次に決済比率だ。tripla Payを通す事前決済の比率が上がるほどテークレートが高まる。2025年10月期は事前決済比率が当初目標の25%を超えて26.4%に達した。同社の中期経営計画(2026年10月期-2028年10月期)では、この決済比率を段階的に40%へ引き上げ、営業収益50億円を目指す方針を示している(同社開示)。
足元の進捗は増収増益が続いている。2026年10月期上期(第2四半期累計・2026年6月15日開示)は、営業収益16.62億円(前年同期比+35.1%)・営業利益4.67億円(同+95.6%)・経常利益5.37億円(同+99.6%)。これを受けて会社は同日、通期業績予想を上方修正した(営業利益は期初予想7.55億円→8.22億円へ)。
利益面では、段ごとに伸び方が違う点に注意したい。2025年10月期は営業利益+93.6%・経常利益と純利益が前期比で約2倍と大きく伸びた。

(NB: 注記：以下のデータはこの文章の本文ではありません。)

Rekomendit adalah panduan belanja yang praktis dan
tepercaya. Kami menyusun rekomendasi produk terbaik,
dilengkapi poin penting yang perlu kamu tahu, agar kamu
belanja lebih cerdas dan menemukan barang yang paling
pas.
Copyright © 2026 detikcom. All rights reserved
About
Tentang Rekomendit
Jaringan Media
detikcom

修正後の2026年10月期会社予想は、営業収益35.01億円(+36.1%)・営業利益8.22億円(+58.4%)・経常利益9.27億円(+59.0%)に対し、当期純利益は6.01億円(+20.0%)と、利益の伸び率が下の段ほど小さい。これは前期(FY2025)の純利益に税負担の軽さ(繰越欠損金等の効果)が効いていた反動とみられ、本業(営業利益)の伸びと純利益の伸びは分けて見るのがよい。
出典:tripla 2025年10月期決算(実績)・2026年10月期通期会社予想(2026-06-15 上方修正後)。FY2025は前期比+37.8%、FY2026予想は同+36.1%。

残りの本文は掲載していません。